The general scientific objective that is addressed by REACT is to improve our understanding of urban health inequalities in epidemiological data-poor countries, using remote sensing and spatial modelling. Remote sensing for epidemiology in African Cities has two main goals, one substantive and one methodological:
(1) Establish the demographic, socioeconomic, climatic and environmental conditions associated with the spatial variation of the incidence of infectious diseases within and between fast growing urban centres in Sub-Saharan Africa.
(2) Harness remote sensing capabilities to achieve (1) using a multi-sensor and multi-scale spatio-temporal approach.
The specific objectives are:
(i) to develop innovative methods for extracting climatic, environmental, demographic and socioeconomic variables from low/medium, high and very-high remote sensing imagery on urban areas
(ii) to apply a wide range of remote sensing data for an improved representation of urban characteristics in climate models for Africa
(iii) to develop an original methodology for combining satellite information with urban climate model data for variables relevant for malaria (air temperature, surface water, ...)
(iv) to exploit the temporal dimension of summary remote sensing variables to account for trends, cyclical components and rapid change events that are of relevance to the environmental conditions related to malaria
(v) to derive demographic and socioeconomic indicators from remote sensing data that are relevant for malaria in an urban context
(vi) to integrate a wide range of remote sensing data into spatial predictive models to better understand the impact of demographic, socioeconomic, climatic and environmental, factors on intra- and inter-urban health inequalities.
In order to achieve these objectives, malaria has been selected because it is the only disease that is highly dependent on environmental, climatic, demographic and socioeconomic factors and for which we currently have continental-scale spatially-detailed survey data that allow us to conduct intra- and inter-urban analyses.

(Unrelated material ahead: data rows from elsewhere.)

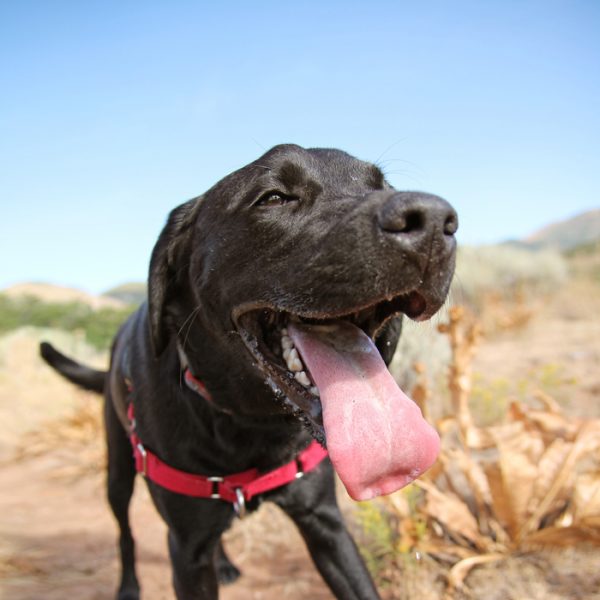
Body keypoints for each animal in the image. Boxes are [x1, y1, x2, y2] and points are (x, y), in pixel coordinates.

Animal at [41, 143, 454, 596]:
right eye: (273, 197)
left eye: (383, 187)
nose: (434, 221)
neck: (247, 423)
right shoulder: (186, 550)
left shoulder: (325, 524)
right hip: (117, 468)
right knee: (125, 533)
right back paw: (129, 585)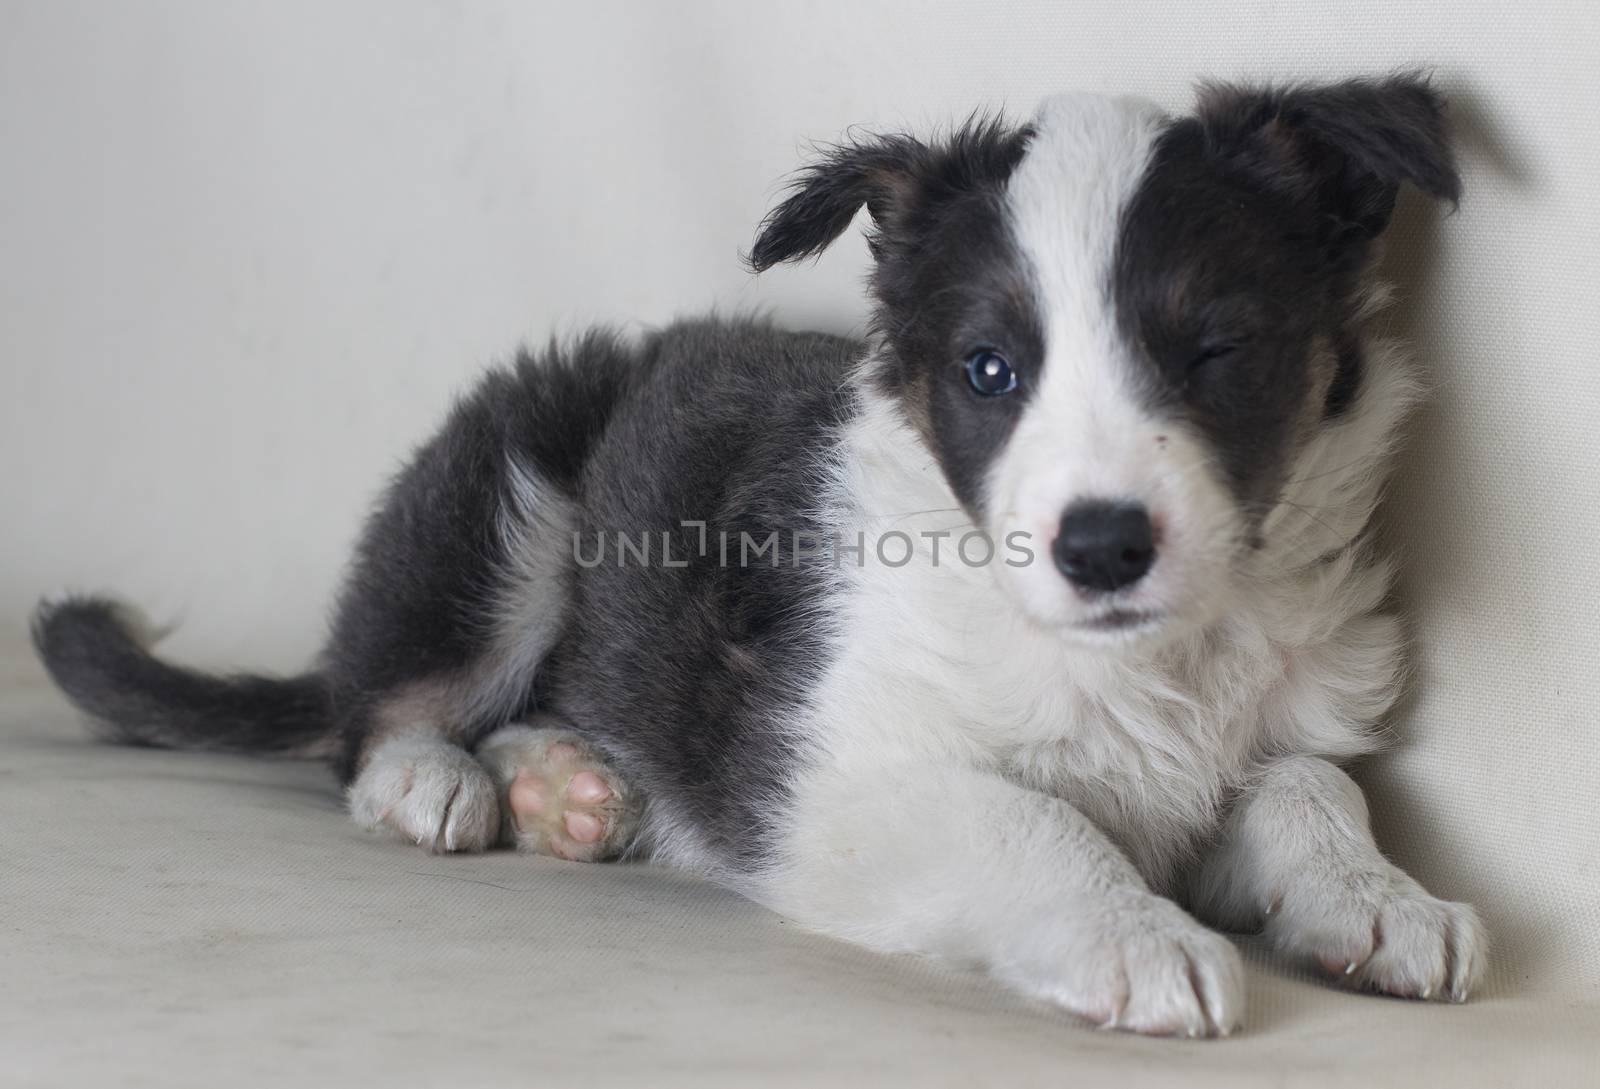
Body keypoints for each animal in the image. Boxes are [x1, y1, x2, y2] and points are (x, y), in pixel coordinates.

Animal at [34, 76, 1484, 1036]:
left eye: (1214, 351)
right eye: (990, 370)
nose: (1102, 549)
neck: (1152, 658)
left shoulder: (1251, 737)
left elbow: (1309, 784)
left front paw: (1383, 898)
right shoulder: (830, 783)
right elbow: (1035, 818)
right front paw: (1142, 934)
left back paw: (569, 788)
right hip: (508, 490)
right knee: (365, 715)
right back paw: (437, 782)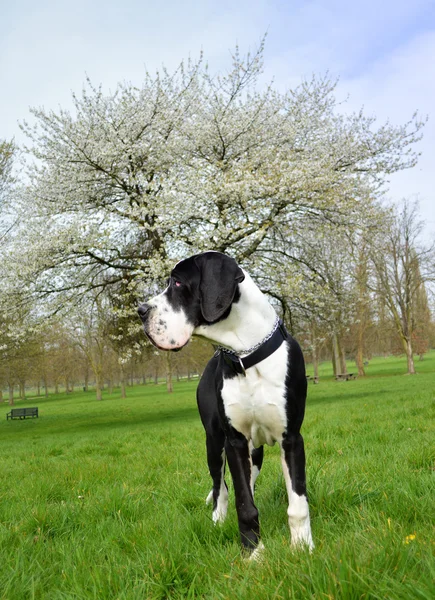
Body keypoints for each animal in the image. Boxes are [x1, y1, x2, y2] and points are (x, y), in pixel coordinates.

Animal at [139, 251, 314, 556]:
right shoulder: (234, 440)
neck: (246, 355)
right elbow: (243, 504)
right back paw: (218, 520)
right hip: (214, 442)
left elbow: (297, 503)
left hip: (254, 451)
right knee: (220, 486)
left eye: (177, 282)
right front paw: (253, 554)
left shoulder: (291, 438)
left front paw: (302, 547)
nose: (140, 310)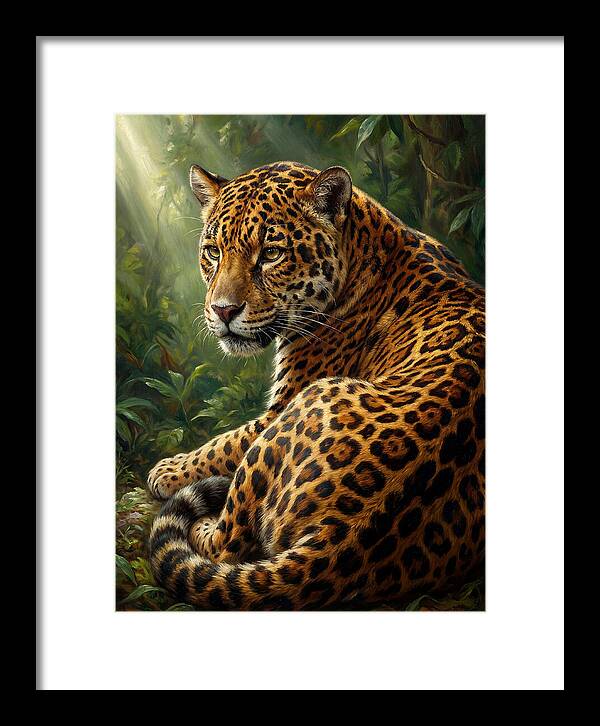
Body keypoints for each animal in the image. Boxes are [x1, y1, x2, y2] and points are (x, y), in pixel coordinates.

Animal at [147, 160, 485, 610]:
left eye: (271, 253)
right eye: (214, 251)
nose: (223, 310)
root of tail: (341, 540)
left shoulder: (281, 405)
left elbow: (224, 443)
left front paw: (168, 470)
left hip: (305, 404)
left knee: (227, 544)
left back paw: (203, 522)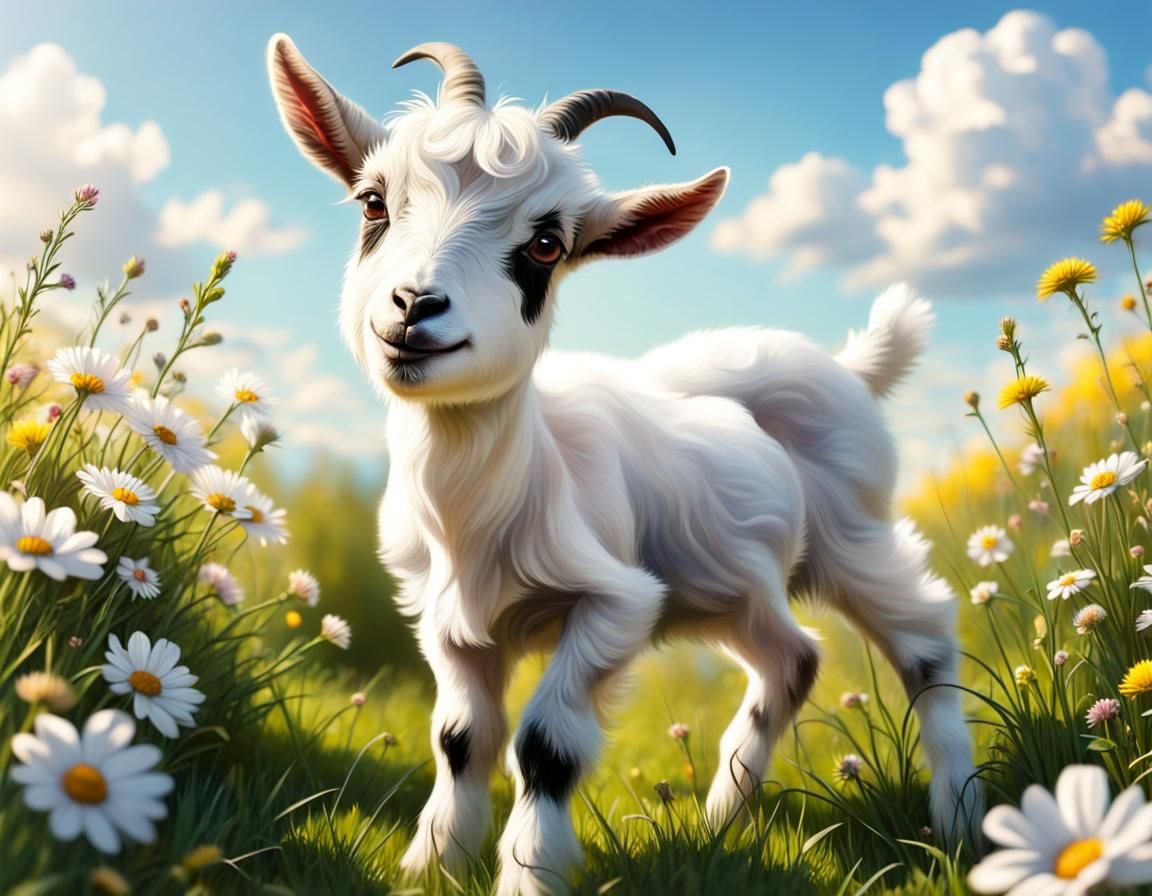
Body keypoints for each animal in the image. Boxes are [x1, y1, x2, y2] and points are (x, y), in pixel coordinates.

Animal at [267, 36, 981, 896]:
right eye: (373, 202)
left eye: (547, 244)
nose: (414, 307)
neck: (485, 503)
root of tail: (850, 366)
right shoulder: (447, 623)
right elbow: (460, 738)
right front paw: (432, 863)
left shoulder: (617, 604)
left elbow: (543, 743)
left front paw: (530, 872)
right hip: (730, 583)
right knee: (795, 657)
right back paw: (720, 823)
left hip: (853, 535)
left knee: (925, 636)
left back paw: (961, 822)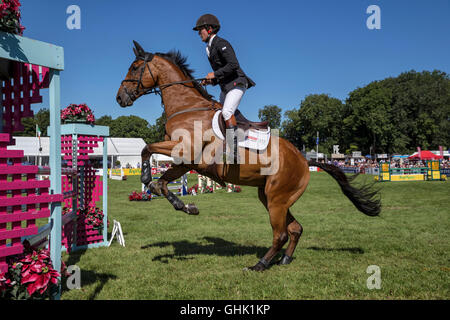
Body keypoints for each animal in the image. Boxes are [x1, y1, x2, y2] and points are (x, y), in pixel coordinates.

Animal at [116, 41, 380, 272]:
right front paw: (183, 204)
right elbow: (159, 178)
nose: (120, 98)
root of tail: (305, 159)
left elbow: (148, 152)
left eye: (135, 67)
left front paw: (161, 188)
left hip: (277, 199)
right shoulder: (186, 161)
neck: (187, 107)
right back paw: (284, 260)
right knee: (295, 229)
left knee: (280, 234)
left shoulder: (185, 153)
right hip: (272, 197)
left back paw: (259, 265)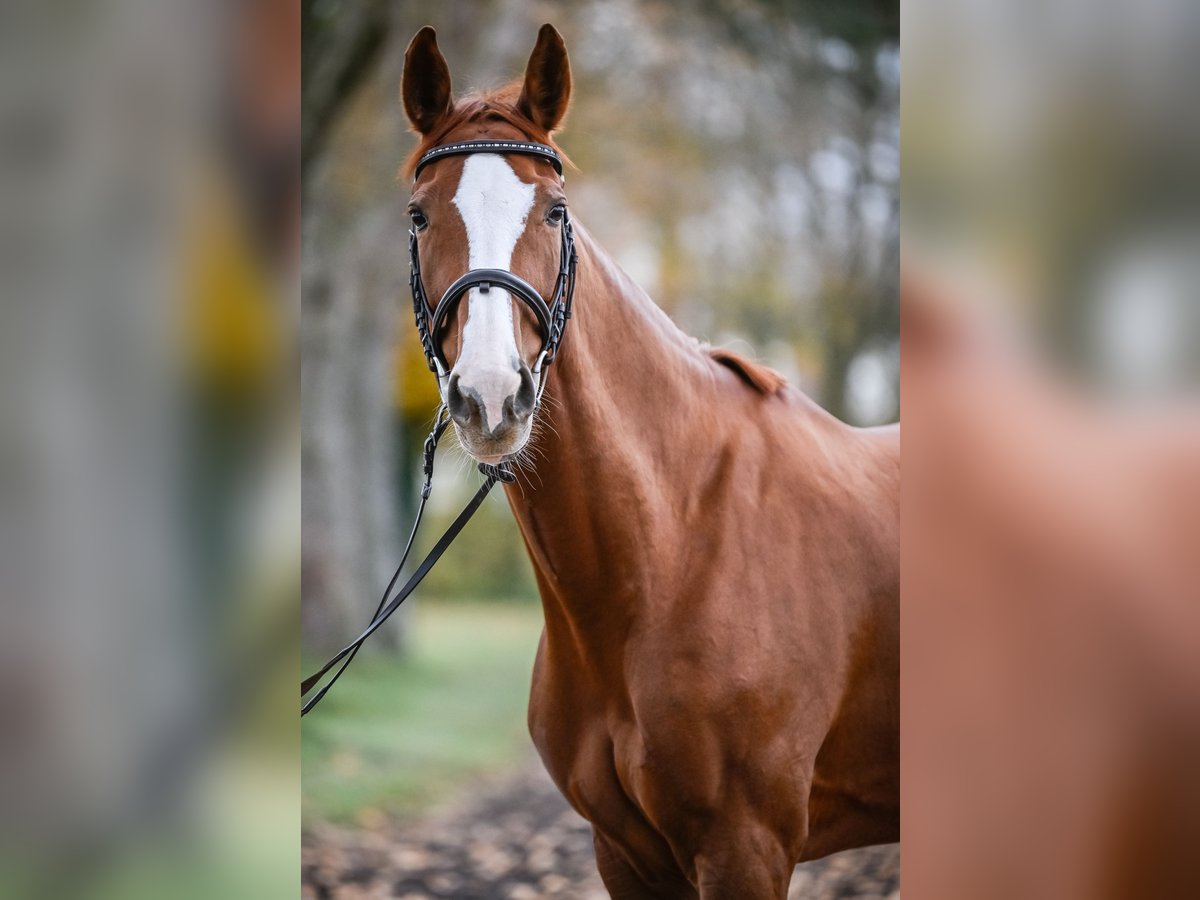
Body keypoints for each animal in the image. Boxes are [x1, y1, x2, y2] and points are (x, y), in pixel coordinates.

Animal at [403, 24, 902, 897]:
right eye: (420, 216)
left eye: (556, 210)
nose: (492, 396)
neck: (674, 549)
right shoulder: (626, 853)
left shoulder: (747, 848)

Spatially-detailed Pf parasite rate survey data have been assembled by the Malaria Atlas Project (MAP) at different spatial scales and used to define the spatial limits of Pf transmission and to map Pf malaria transmission intensity within these limits. This large database is updated and extended continuously and is becoming invaluable for any quantitative studies on Pf malaria risk. Unfortunately, there is no comparable database existing for other diseases, for which existing epidemiological data remain too partial and fragmented.
Moreover, with more than half of Africa’s population expected to live in urban settlements by 2030, the burden of malaria among urban populations in Africa will continue to rise with the increasing number of people at risk of infection. However, malaria intervention across Africa remains focused on rural, highly endemic communities with far fewer strategic policy directions for the control of malaria in rapidly growing African urban settlements.
The complex and heterogeneous nature of urban malaria requires a better understanding of the spatial and temporal patterns of urban malaria risk in order to design effective urban malaria control programs targeted to specific zones. The spatial epidemiology of malaria will be studied at sub-continental scale in a set of about 20 large cities of sub-Saharan Africa.
It will also be studied in more detail in a subset of 4 large cities of sub-Saharan Africa, among which 2 cities (Dakar and Ouagadougou) that are being studied in the ongoing STEREO III project MAUPP (SR/00/304) that aims to model and forecast African urban population patterns using advanced remote sensing data and techniques.